Exactly as given, repeat all of the entries.
*** DATA RECORDS ***
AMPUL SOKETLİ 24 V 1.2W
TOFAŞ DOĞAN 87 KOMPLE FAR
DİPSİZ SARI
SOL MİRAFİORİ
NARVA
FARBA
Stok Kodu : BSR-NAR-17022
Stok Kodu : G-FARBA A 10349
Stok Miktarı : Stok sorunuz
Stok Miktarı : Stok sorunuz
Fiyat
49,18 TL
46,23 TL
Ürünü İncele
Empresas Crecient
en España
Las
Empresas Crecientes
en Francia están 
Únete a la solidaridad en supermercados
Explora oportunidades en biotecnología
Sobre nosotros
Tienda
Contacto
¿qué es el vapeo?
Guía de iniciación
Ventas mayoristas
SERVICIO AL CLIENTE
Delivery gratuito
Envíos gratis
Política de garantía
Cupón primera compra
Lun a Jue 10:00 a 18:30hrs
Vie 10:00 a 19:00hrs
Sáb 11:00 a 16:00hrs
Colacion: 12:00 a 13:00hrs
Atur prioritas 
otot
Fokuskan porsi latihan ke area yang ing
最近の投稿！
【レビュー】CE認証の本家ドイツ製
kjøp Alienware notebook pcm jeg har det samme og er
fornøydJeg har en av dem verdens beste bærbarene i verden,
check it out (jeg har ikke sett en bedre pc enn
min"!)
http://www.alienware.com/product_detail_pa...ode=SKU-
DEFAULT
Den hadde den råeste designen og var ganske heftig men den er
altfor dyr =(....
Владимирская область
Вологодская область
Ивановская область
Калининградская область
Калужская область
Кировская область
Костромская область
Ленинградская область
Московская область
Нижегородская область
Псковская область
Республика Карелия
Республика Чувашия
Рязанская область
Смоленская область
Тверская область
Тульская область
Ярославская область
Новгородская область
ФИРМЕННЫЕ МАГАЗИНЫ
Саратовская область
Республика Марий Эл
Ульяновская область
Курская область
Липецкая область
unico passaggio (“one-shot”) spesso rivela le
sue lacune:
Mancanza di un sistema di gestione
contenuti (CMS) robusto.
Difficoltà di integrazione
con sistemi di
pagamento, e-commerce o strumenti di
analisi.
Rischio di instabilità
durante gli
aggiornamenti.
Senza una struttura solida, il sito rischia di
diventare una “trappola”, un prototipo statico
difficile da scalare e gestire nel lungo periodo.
***
- SOLUTION FOR THIS EXERCISE -
AMPUL SOKETLİ 24 V 1.2W
TOFAŞ DOĞAN 87 KOMPLE FAR
DİPSİZ SARI
SOL MİRAFİORİ
NARVA
FARBA
Stok Kodu : BSR-NAR-17022
Stok Kodu : G-FARBA A 10349
Stok Miktarı : Stok sorunuz
Stok Miktarı : Stok sorunuz
Fiyat
49,18 TL
46,23 TL
Ürünü İncele
Empresas Crecient
en España
Las
Empresas Crecientes
en Francia están 
Únete a la solidaridad en supermercados
Explora oportunidades en biotecnología
Sobre nosotros
Tienda
Contacto
¿qué es el vapeo?
Guía de iniciación
Ventas mayoristas
SERVICIO AL CLIENTE
Delivery gratuito
Envíos gratis
Política de garantía
Cupón primera compra
Lun a Jue 10:00 a 18:30hrs
Vie 10:00 a 19:00hrs
Sáb 11:00 a 16:00hrs
Colacion: 12:00 a 13:00hrs
Atur prioritas 
otot
Fokuskan porsi latihan ke area yang ing
最近の投稿！
【レビュー】CE認証の本家ドイツ製
kjøp Alienware notebook pcm jeg har det samme og er
fornøydJeg har en av dem verdens beste bærbarene i verden,
check it out (jeg har ikke sett en bedre pc enn
min"!)
http://www.alienware.com/product_detail_pa...ode=SKU-
DEFAULT
Den hadde den råeste designen og var ganske heftig men den er
altfor dyr =(....
Владимирская область
Вологодская область
Ивановская область
Калининградская область
Калужская область
Кировская область
Костромская область
Ленинградская область
Московская область
Нижегородская область
Псковская область
Республика Карелия
Республика Чувашия
Рязанская область
Смоленская область
Тверская область
Тульская область
Ярославская область
Новгородская область
ФИРМЕННЫЕ МАГАЗИНЫ
Саратовская область
Республика Марий Эл
Ульяновская область
Курская область
Липецкая область
unico passaggio (“one-shot”) spesso rivela le
sue lacune:
Mancanza di un sistema di gestione
contenuti (CMS) robusto.
Difficoltà di integrazione
con sistemi di
pagamento, e-commerce o strumenti di
analisi.
Rischio di instabilità
durante gli
aggiornamenti.
Senza una struttura solida, il sito rischia di
diventare una “trappola”, un prototipo statico
difficile da scalare e gestire nel lungo periodo.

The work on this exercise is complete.